Work item – Render every line of the listing below as a numbered list, leaving out any blank lines.

Stored data
--------------------
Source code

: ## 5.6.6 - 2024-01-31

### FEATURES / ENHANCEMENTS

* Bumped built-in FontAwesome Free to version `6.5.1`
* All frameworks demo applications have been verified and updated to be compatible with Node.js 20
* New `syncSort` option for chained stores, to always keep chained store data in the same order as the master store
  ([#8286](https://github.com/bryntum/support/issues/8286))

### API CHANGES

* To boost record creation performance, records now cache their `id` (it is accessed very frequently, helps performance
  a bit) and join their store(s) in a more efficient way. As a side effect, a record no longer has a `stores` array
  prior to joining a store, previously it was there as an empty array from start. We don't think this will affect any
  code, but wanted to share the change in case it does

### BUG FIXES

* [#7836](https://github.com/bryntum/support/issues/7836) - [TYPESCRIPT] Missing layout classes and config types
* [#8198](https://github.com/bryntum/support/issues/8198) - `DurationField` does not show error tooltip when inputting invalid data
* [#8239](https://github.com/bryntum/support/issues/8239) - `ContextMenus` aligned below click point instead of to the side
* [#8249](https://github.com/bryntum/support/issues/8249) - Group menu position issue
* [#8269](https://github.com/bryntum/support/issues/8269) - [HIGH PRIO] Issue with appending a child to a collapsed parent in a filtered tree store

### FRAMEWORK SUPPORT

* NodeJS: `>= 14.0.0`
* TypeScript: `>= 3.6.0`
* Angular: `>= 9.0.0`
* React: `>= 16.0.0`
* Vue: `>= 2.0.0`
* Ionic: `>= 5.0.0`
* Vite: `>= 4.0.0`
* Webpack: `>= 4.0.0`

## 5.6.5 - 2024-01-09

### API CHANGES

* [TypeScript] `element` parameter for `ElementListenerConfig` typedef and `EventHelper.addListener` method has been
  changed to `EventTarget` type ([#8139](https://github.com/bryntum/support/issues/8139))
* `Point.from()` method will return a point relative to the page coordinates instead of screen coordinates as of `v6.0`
--------------------
Solved problem –
1. Source code
2. : ## 5.6.6 - 2024-01-31
3. ### FEATURES / ENHANCEMENTS
4. * Bumped built-in FontAwesome Free to version `6.5.1`
5. * All frameworks demo applications have been verified and updated to be compatible with Node.js 20
6. * New `syncSort` option for chained stores, to always keep chained store data in the same order as the master store
7.   ([#8286](https://github.com/bryntum/support/issues/8286))
8. ### API CHANGES
9. * To boost record creation performance, records now cache their `id` (it is accessed very frequently, helps performance
10.   a bit) and join their store(s) in a more efficient way. As a side effect, a record no longer has a `stores` array
11.   prior to joining a store, previously it was there as an empty array from start. We don't think this will affect any
12.   code, but wanted to share the change in case it does
13. ### BUG FIXES
14. * [#7836](https://github.com/bryntum/support/issues/7836) - [TYPESCRIPT] Missing layout classes and config types
15. * [#8198](https://github.com/bryntum/support/issues/8198) - `DurationField` does not show error tooltip when inputting invalid data
16. * [#8239](https://github.com/bryntum/support/issues/8239) - `ContextMenus` aligned below click point instead of to the side
17. * [#8249](https://github.com/bryntum/support/issues/8249) - Group menu position issue
18. * [#8269](https://github.com/bryntum/support/issues/8269) - [HIGH PRIO] Issue with appending a child to a collapsed parent in a filtered tree store
19. ### FRAMEWORK SUPPORT
20. * NodeJS: `>= 14.0.0`
21. * TypeScript: `>= 3.6.0`
22. * Angular: `>= 9.0.0`
23. * React: `>= 16.0.0`
24. * Vue: `>= 2.0.0`
25. * Ionic: `>= 5.0.0`
26. * Vite: `>= 4.0.0`
27. * Webpack: `>= 4.0.0`
28. ## 5.6.5 - 2024-01-09
29. ### API CHANGES
30. * [TypeScript] `element` parameter for `ElementListenerConfig` typedef and `EventHelper.addListener` method has been
31.   changed to `EventTarget` type ([#8139](https://github.com/bryntum/support/issues/8139))
32. * `Point.from()` method will return a point relative to the page coordinates instead of screen coordinates as of `v6.0`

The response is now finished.